Durant 90 minutes, M. Laurent a tenté de démystifier le processus et a parlé des avantages de faire du compost. En compostant la nourriture et les déchets de jardinage, nous évitons de déposer les déchets organiques dans des dépotoirs qui émettent du méthane — 21 fois plus puissant que le gaz carbonique — et créent plus d’émissions de gaz à effet de serre. «Une famille de cinq personnes qui fait du compost peut réduire ces émissions d’une demi-tonne par année», a-t-il expliqué.
L’abc du compostage
Le compostage est un processus de décomposition des matières végétales par la chaleur, l’humidité, l’aération et les micro-organismes (bactéries, nématodes, etc.). «C’est un peu comme une recette de gâteau. Il suffit de suivre les instructions», a indiqué M. Laurent. La mixture idéale est de 50 à 60% de matières qui émettent du carbone et de 40 à 50% de matières générant de l’azote.
Les feuilles mortes, les journaux déchirés, le gazon séché, le carton, les serviettes de papier et les cartons d’œufs sont des émetteurs de carbone. De son côté, l’azote est produit par des pelures de fruits et de légumes, des coquilles d’œufs, des filtres à café, des poches de thé, du gazon fraîchement coupé et d’autres déchets de jardinage.

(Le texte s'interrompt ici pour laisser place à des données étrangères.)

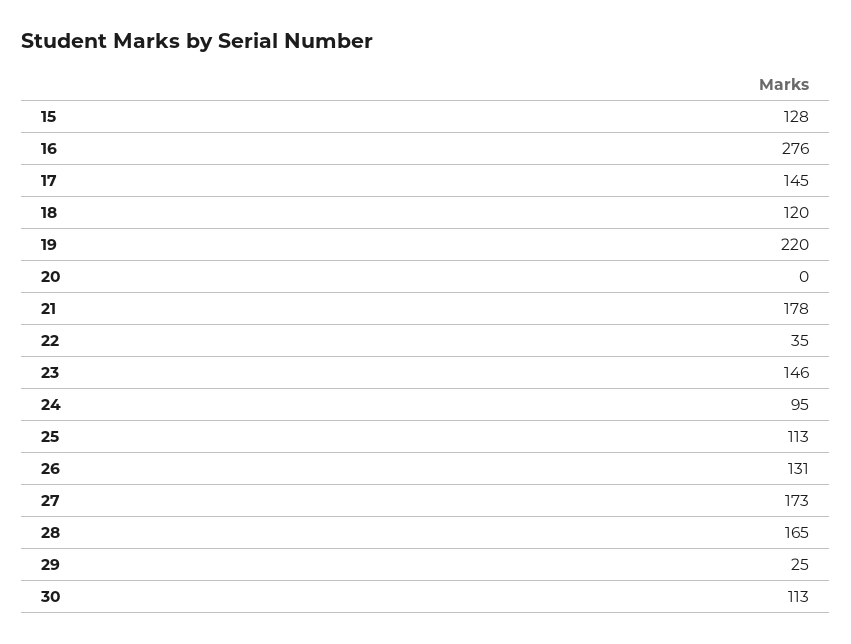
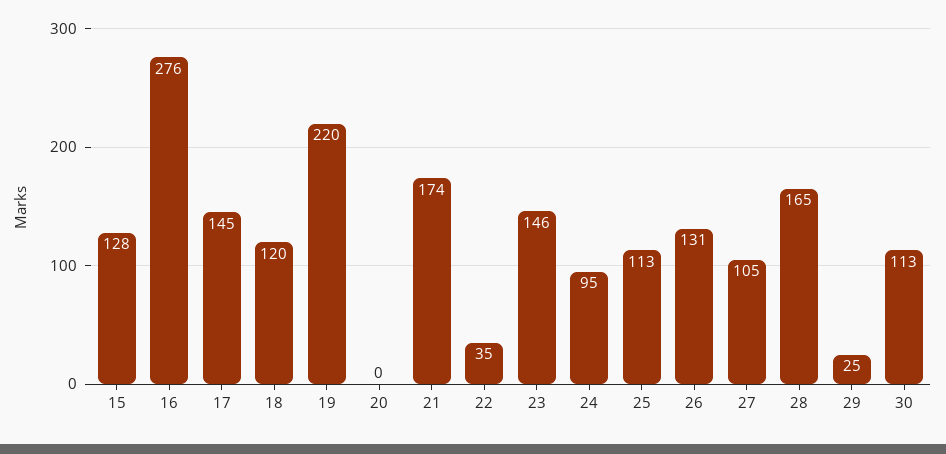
21: 178 -> 174
27: 173 -> 105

En retournant régulièrement les déchets organiques à l’intérieur du composteur, et en gardant un bon rapport carbone-azote, il est possible d’avoir du compost en sept à dix semaines.
Le conférencier a aussi renchéri avec un truc pour savoir quand le compost est prêt. «Si vous ne reconnaissez plus la pelure de banane ou la peau de pomme de terre, c’est qu’elles ont été compostées et que la mixture peut être utilisée. Pas besoin d’attendre que la texture soit très fine.»

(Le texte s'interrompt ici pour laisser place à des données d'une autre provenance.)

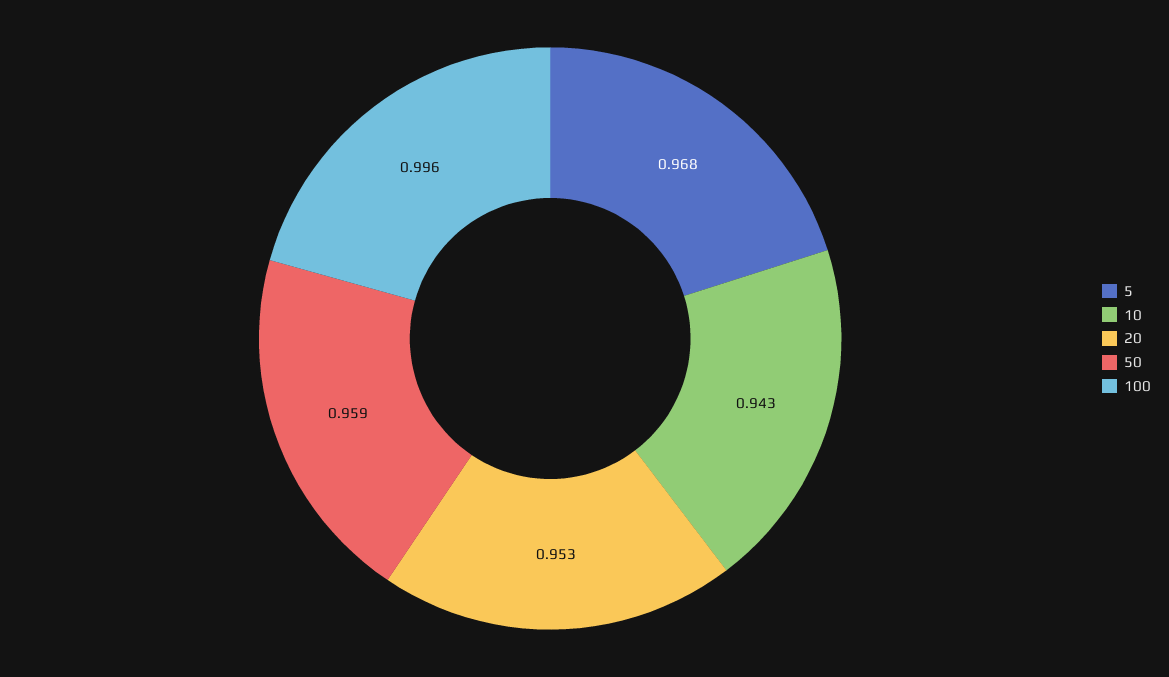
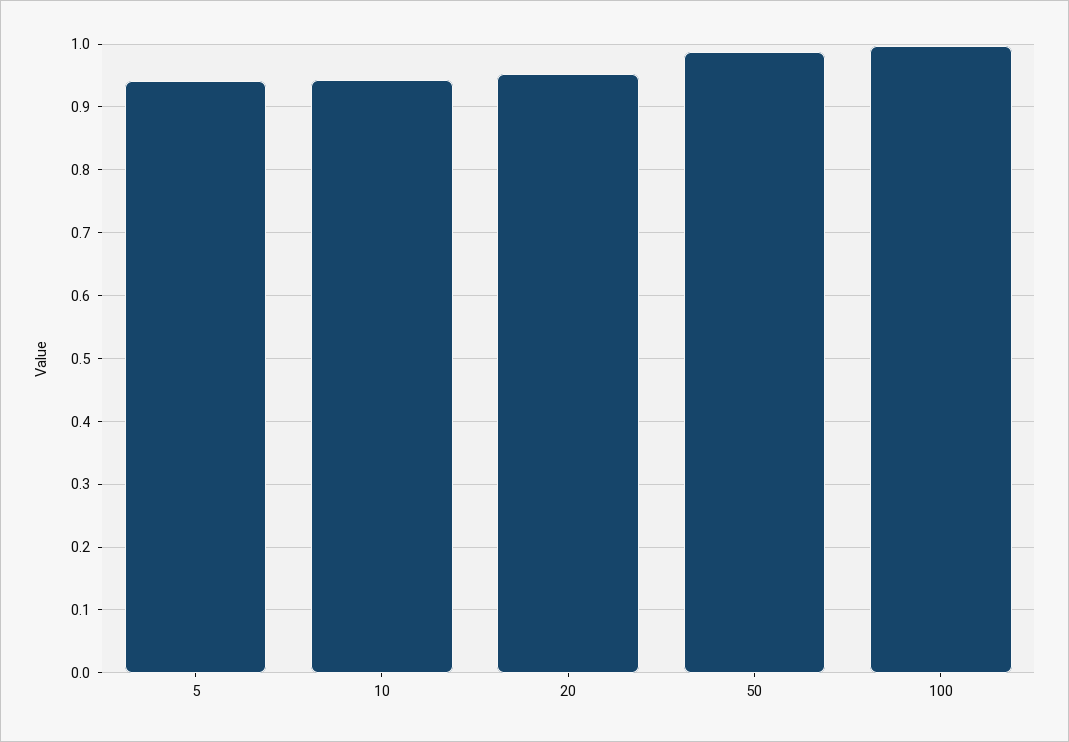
5: 0.968 -> 0.94
50: 0.959 -> 0.99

Un tirage a eu lieu après la présentation et la période de questions. C’est un résidant de Mont-Royal depuis 29 ans, Claude Manzagol, qui a remporté un composteur. M. Manzagol est un jardinier actif qui fait pousser des tomates, des herbes, des épinards et des fleurs.
La Ville de Mont-Royal s’est aussi procuré les composteurs de M. Laurent pour les mettre à la disposition des résidants, et ainsi les encourager à faire du compost.
Comme l’a expliqué Stéphanie Roy, coordonnatrice technique au service de génie de la Ville, «en ne ramassant pas autant de déchets organiques, la Ville économisera sur le coût de ramassage et de décharge.»